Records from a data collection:
****

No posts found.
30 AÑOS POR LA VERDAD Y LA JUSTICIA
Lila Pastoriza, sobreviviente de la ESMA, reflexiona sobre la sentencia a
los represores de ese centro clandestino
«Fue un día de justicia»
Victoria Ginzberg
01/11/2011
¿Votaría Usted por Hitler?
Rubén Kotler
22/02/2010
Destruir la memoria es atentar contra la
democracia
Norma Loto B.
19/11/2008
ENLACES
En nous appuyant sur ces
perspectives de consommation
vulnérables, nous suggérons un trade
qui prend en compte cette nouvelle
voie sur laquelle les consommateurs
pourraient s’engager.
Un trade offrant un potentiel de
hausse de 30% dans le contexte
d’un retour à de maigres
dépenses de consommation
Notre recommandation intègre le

****

**Exercise requirements**
Every line in the records above that contains the word "nous" should be copied out.

**Solution**
En nous appuyant sur ces
vulnérables, nous suggérons un trade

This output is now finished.